La modification du paysage variétal, avec notamment la présence accrue de certains hybrides sensibles à l'élongation automnale ,rend la question d'autant plus pertinente. Toutefois, si l’on respecte les règles de raisonnement proposées, les régulateurs de croissance à l’automne ne devraient concerner qu’un nombre limité de parcelles.
Rappelons tout d'abord que l'intérêt d'un régulateur est de limiter les risques de gel au niveau de la zone d’élongation et les conséquences qui s’ensuivent : mauvaise alimentation au printemps, porte d’entrée au phoma, accroissement du risque de verse, perte de pieds. A contrario, le régulateur appliqué à l’automne n’a pas d’effet sur la hauteur de la culture au printemps.
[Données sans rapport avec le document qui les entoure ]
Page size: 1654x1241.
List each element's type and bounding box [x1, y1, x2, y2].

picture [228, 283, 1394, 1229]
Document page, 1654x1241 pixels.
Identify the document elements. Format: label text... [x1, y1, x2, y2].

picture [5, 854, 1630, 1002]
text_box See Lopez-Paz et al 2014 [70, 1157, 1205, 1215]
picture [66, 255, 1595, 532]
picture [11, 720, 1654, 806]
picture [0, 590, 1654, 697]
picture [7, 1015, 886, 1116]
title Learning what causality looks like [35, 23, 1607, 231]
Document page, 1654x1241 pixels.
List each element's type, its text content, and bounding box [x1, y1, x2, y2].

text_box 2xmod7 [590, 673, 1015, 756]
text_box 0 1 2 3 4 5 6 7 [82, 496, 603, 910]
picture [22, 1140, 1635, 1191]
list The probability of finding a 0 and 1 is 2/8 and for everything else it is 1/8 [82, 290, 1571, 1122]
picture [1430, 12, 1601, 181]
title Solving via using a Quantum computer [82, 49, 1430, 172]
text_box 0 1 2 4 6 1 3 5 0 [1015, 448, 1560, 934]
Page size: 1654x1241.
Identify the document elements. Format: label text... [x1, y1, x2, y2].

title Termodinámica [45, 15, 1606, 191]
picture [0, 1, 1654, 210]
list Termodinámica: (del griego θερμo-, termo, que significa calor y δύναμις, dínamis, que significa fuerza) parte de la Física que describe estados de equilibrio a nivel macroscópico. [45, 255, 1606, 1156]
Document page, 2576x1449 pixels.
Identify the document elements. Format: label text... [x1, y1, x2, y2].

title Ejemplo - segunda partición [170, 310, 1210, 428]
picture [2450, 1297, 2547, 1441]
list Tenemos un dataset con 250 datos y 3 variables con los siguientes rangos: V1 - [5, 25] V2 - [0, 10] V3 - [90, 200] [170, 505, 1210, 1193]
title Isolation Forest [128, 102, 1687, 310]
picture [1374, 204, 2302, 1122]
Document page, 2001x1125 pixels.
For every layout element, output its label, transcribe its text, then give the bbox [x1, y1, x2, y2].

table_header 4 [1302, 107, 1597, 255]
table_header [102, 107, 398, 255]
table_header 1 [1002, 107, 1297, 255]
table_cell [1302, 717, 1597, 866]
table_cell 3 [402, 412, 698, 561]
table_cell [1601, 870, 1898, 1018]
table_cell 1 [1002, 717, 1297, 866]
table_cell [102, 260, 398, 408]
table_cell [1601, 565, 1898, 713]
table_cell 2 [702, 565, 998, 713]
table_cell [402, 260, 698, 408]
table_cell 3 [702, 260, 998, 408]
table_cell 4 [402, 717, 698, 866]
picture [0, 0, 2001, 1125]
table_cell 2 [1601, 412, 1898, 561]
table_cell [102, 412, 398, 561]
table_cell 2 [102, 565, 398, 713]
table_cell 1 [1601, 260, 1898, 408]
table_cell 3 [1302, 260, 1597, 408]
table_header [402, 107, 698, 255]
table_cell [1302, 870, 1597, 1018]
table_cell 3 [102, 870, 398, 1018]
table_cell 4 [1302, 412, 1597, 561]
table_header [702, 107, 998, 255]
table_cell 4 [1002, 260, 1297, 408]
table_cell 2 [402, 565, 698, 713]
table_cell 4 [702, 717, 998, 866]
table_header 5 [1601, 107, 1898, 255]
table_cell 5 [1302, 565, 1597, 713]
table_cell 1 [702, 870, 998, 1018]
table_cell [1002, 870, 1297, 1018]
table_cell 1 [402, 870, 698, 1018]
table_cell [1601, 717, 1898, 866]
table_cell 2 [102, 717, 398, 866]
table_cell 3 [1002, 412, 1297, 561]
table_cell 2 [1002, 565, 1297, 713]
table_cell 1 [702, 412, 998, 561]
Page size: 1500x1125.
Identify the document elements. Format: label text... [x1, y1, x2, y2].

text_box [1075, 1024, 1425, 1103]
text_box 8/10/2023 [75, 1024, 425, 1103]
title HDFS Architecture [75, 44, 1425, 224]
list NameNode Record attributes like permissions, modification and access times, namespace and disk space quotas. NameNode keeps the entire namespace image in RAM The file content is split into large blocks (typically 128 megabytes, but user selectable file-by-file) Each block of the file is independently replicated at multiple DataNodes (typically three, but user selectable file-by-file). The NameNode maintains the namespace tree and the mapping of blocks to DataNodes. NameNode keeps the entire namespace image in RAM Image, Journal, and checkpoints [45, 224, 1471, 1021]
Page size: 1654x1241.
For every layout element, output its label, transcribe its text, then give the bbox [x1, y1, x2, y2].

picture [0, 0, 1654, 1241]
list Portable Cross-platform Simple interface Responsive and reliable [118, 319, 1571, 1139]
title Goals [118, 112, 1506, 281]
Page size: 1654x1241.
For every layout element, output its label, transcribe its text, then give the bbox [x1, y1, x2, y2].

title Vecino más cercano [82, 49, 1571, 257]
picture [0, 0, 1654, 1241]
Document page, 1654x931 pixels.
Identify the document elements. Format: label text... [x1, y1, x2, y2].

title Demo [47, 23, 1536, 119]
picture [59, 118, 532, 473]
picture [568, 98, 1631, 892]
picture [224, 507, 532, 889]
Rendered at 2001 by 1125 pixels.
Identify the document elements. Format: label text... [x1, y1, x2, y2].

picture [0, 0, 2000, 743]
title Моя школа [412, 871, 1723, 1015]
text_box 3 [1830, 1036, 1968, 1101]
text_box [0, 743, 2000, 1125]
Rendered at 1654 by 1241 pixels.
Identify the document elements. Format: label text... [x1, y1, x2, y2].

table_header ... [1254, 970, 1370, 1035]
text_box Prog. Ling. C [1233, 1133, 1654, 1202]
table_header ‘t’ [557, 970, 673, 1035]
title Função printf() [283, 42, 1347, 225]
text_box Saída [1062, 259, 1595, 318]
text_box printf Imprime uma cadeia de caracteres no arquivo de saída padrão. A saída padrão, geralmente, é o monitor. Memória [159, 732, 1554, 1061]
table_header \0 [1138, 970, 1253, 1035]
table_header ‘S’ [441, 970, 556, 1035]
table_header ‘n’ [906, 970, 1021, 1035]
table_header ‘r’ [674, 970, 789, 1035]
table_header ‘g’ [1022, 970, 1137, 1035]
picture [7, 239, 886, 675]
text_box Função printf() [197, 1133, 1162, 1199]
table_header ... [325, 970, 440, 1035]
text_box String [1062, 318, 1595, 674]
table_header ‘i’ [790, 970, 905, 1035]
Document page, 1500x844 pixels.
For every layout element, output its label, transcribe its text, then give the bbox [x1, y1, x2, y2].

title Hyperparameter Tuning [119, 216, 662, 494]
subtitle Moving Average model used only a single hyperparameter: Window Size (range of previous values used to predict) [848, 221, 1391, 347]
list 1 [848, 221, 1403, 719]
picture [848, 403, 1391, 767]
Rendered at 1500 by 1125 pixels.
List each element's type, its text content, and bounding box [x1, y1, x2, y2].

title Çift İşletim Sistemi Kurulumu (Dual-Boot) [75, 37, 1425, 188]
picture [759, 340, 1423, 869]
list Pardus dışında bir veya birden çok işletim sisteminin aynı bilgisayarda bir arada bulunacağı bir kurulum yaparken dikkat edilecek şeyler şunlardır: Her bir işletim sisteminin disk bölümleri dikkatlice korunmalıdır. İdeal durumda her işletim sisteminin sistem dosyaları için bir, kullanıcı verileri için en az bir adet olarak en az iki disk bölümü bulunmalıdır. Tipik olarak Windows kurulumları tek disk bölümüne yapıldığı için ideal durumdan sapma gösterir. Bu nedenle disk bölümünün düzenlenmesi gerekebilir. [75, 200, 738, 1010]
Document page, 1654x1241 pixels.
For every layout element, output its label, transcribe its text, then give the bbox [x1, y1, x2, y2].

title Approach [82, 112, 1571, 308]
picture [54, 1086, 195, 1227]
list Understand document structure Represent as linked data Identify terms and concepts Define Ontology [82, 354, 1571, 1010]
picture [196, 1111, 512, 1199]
L’utilisation du régulateur à l’automne sur colza se raisonne à partir de plusieurs critères :
• la sensibilité variétale à l’élongation car les différences de comportement sont importantes. À titre d’exemple Exagone présente une sensibilité à l’élongation forte, Exocet est intermédiaire avec une sensibilité moyenne alors qu’Adriana ou Grizzly ont une faible sensibilité ;
• la densité : au-delà de 50 plantes/m2 (ou 15 plantes/m linéaire), le risque d’élongation est augmenté. Aujourd’hui, les parcelles avec de fortes densités de semis sont rares, mais il faut rester vigilant notamment en cas de repousses de colza ;
• l’azote disponible : pour simplifier, on considère que le risque est accru lorsque les disponibilités dans le sol dépassent les 100 unités/ha. Cela concerne essentiellement les situations avec des apports de matières organiques ou des reliquats de post-récolte élevés (précédent pois, mauvaise valorisation des apports sur le précédent blé, notamment quand le rendement du précédent est très inférieur à l'objectif). Les situations en TCS ou avec pailles enfouies sont considérées comme des cas de non-risque ;
• la croissance au stade six feuilles : un gros colza qui a profité de l’azote disponible et s’est développé fortement, présente plus de risque d’élongation qu’un colza freiné par des attaques parasitaires ou un mauvais enracinement.
Six feuilles, le bon stade pour décider et pour intervenir
La rapidité d’atteinte du stade six feuilles permet de décider si l'intervention a de bonnes chances d’être valorisée. Plus le stade six feuilles est précoce (levée précoce), plus le risque d'élongation est important car il y a une forte probabilité à ce que les conditions demeurent encore longtemps favorables à la croissance des plantes. Le risque est d'autant plus faible que le stade six feuilles approche la date limite qui, dans les régions du Nord et de l’Est, se situe vers le 10 octobre. C’est la date à partir de laquelle on considère que les conditions climatiques ont peu de chance de se maintenir favorables pour entraîner ensuite une élongation.
Pour être efficace, le régulateur doit être appliqué avant l'élongation du colza. Le stade six feuilles permet de décider de l'opportunité du traitement. C'est également le stade optimal d'intervention pour une bonne efficacité.